I don’t see why you couldn’t use a defederated version of Lemmy as a kind of private forum. That said, it’s most likely easier to use a good old phpBB forum, there is still tons of companies offering you to host one, it’s a bit outdated and not that popular anymore, but various clubs still use one because it’s what we set 15 years ago, and it’s still working (and to be fair, I like that forum keep information over time while it’s a hell to search old thread in whatsapp/discord). A lemmy might be a more modern form of a forum for a club/school/whatever. I don’t know whether you have “private” forum like you would with the good old phpBB like forum
Searching discord is a nightmare
I also wish I could search communities here to help make things a bit easier to find
Just like you can have your own private Stack Overflow server for your company.
It sounds like an interesting idea but I’d make the server defederated from everything else to start with.

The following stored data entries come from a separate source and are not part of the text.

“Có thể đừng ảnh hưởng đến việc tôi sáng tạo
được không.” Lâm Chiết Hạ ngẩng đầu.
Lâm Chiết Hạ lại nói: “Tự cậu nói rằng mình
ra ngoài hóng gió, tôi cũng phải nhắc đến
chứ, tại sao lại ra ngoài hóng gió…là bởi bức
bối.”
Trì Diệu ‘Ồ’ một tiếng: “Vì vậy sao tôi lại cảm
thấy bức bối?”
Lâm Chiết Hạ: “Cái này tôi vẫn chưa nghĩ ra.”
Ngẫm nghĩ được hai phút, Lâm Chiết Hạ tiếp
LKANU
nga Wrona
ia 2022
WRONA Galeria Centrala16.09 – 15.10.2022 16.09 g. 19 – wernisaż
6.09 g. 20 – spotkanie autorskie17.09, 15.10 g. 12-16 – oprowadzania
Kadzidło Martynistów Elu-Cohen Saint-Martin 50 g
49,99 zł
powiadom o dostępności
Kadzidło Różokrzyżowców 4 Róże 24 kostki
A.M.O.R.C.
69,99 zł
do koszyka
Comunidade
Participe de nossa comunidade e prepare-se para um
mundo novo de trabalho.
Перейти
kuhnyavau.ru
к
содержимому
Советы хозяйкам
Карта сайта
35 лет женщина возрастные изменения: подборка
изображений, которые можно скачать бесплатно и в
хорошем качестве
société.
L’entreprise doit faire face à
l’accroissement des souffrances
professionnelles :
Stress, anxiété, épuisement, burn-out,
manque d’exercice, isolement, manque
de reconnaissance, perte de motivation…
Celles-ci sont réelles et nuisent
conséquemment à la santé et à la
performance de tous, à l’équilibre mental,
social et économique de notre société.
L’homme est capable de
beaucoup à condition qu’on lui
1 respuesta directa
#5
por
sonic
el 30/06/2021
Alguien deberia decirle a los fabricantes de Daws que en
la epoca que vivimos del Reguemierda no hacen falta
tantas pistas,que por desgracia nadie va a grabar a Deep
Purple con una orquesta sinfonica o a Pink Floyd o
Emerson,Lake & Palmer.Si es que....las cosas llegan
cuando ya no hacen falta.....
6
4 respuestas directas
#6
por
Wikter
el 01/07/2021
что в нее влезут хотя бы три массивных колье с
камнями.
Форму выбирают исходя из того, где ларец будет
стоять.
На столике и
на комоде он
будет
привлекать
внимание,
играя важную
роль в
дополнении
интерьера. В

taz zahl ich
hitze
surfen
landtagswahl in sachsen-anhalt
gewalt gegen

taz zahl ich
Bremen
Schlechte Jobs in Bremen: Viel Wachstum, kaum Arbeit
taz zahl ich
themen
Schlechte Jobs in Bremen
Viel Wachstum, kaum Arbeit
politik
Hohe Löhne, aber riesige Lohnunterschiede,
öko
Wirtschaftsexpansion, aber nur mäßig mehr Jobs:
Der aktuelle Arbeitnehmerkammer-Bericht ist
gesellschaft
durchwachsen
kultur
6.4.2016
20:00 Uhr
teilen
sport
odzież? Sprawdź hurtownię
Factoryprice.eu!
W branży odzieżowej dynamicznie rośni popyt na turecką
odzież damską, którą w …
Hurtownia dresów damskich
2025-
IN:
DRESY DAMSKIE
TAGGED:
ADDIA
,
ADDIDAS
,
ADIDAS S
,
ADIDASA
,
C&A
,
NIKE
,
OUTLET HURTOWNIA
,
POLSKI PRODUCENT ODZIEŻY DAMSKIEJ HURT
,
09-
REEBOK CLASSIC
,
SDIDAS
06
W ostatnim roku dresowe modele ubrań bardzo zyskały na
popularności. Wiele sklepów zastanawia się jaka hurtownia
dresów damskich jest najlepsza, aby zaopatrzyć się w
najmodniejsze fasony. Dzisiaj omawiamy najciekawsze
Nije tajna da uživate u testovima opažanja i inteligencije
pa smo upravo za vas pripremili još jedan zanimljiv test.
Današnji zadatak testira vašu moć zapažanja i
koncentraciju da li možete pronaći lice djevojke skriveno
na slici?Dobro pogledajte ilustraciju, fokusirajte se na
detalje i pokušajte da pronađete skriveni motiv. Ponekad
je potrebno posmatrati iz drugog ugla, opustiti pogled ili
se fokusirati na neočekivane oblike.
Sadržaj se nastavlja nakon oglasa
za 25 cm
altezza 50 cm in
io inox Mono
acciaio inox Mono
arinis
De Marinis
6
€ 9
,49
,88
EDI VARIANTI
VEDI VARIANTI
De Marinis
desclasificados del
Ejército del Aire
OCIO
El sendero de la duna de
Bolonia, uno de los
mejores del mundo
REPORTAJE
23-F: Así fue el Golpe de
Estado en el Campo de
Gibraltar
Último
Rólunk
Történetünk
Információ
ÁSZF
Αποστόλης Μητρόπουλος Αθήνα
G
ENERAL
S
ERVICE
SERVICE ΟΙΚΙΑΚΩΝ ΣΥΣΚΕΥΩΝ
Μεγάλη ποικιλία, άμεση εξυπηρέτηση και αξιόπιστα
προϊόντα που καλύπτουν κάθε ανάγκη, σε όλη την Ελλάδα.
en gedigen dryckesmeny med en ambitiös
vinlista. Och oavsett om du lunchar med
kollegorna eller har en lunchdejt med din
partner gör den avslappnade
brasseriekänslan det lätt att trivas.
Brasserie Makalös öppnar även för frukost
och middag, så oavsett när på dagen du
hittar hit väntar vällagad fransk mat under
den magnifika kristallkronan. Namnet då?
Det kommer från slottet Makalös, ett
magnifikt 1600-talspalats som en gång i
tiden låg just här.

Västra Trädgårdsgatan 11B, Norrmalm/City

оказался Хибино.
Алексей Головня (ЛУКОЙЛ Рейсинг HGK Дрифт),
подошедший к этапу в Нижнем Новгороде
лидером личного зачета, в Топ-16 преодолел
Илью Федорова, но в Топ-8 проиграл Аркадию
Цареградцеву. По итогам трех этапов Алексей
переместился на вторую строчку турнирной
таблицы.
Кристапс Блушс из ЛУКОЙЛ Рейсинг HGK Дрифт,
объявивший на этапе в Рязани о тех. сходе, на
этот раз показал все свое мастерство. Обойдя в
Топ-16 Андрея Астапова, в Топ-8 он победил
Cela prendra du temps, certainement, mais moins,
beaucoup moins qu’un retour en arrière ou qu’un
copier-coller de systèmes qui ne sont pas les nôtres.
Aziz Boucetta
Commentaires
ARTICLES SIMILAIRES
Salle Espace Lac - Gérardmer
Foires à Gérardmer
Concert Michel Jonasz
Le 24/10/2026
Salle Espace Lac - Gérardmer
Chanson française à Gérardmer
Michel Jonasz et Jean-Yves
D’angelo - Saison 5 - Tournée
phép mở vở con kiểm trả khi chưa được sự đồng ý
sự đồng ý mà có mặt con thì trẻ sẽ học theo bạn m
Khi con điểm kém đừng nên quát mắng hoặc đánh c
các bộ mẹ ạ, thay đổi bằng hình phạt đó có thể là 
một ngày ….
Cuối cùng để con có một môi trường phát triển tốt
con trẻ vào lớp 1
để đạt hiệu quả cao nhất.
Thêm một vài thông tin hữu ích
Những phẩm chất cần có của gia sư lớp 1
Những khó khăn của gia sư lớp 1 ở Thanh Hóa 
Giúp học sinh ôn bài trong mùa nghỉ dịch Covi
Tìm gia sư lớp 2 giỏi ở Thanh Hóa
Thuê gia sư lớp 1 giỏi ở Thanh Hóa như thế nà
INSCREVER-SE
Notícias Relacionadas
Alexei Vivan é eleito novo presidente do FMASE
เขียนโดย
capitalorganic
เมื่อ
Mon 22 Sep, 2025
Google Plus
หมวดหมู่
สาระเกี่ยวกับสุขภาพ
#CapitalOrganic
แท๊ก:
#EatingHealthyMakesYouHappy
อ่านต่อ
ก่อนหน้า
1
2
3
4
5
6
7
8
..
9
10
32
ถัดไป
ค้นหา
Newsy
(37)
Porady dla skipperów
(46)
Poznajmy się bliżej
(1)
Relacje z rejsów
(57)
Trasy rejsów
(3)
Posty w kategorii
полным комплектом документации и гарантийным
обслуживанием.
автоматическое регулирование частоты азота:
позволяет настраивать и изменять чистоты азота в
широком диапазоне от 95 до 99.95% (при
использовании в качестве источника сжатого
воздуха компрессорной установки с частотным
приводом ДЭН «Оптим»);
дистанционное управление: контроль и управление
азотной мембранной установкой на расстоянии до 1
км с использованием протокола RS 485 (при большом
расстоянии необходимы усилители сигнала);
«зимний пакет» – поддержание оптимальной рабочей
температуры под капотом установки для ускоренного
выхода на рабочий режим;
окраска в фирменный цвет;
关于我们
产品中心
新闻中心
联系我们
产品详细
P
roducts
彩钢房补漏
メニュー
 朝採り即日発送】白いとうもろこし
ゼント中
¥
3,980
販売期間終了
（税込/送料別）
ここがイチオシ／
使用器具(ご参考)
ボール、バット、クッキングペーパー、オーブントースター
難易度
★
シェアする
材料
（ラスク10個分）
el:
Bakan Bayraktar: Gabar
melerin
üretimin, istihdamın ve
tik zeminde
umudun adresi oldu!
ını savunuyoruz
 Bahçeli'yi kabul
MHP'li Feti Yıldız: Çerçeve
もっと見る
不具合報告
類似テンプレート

Cant be any worse than Moodle.
Yeah, i captured that in my edit :)
Edit: I also love how you can set it up to “trick” someone into producing a much larger œuvre of work and they can have a blast doing it. Like with very little coercion
deleted by creator
Because you can’t make private communities it’s probably not suitable.
But you can host a private instance, which is what OP is actually asking about
deleted by creator
…Personally wouldn’t recommend to most of my teenage high/secondary education students, but univerity/tertiary education students would likely benefit from the idea.
Most public (government run) high schools have a private media place for students and staff already, so it’s not like it would be a new concept, and federating them between schools but not to the general public would be an interesting concept.
Nah, I feel like if I discovered this is or before high school, I would have done and been better
Good for you, if that’s the case, but I fear you are in the minority who you know… read. And write. And don’t consider both to be a punishment.
Sure, it’s just publishing/forum/discussion software. It could be used for a lot of things in an educational context. It could be for lists of assignments, question and answers, suggestion box, discussion or student writing submission that other students could read and comment on.
There’s a “Private instance” checkbox in the admin that seems like it would do exactly what you’re thinking. No need to defederate, you can turn federation off entirely.
I like how this was posted within a minute of the other person saying “there’s no reason to do it”
Kind of funny because they give you the button to do it… It might not be the best software, but it’s definitely an option
You certainly do lose a lot of features, but you still have the advantages of offering users a somewhat familiar platform (they’re likely familiar with Reddit already), and all of the third-party apps we have for Lemmy already. So even though you could just as well host a Facebook group or a phpBB forum or whatever, it’d probably prefer that as a student because I can log into my favorite app and use it seamlessly. And a single-node instance like that would be very privacy friendly as well. So if OP wants user engagement in a private platform it’s not as bad of an idea as it seems, even though without federation you’re not getting the most of it.
I think Lemmy would be fun for a school, but I’m not sure if it could replace anything. Mostly because it’s made more for link aggregation than data storage itself.
I think a good level of granularity would be one community per instance of each class.
So Mrs Joregnsen’s Econ class, Fall of ‘23 class, would have its own community. You could name it like 2023-Jogensen-Econ to target that unique semester.
The instance is then for the whole school.
Any objections Lemmings?
Sounds like a bad idea if I’m being honest.
Obviously they should keep logs or whatever in case there’s any need for receipts but I feel like it would be an interesting way to engage and serve content maybe
Edit: like would they probably just “defederate” from everything so it can be a more controlled setting? I’m not super up to speed on how all this works
100%, I feel like I spend way too much time blocking fetish NSFW communities on here.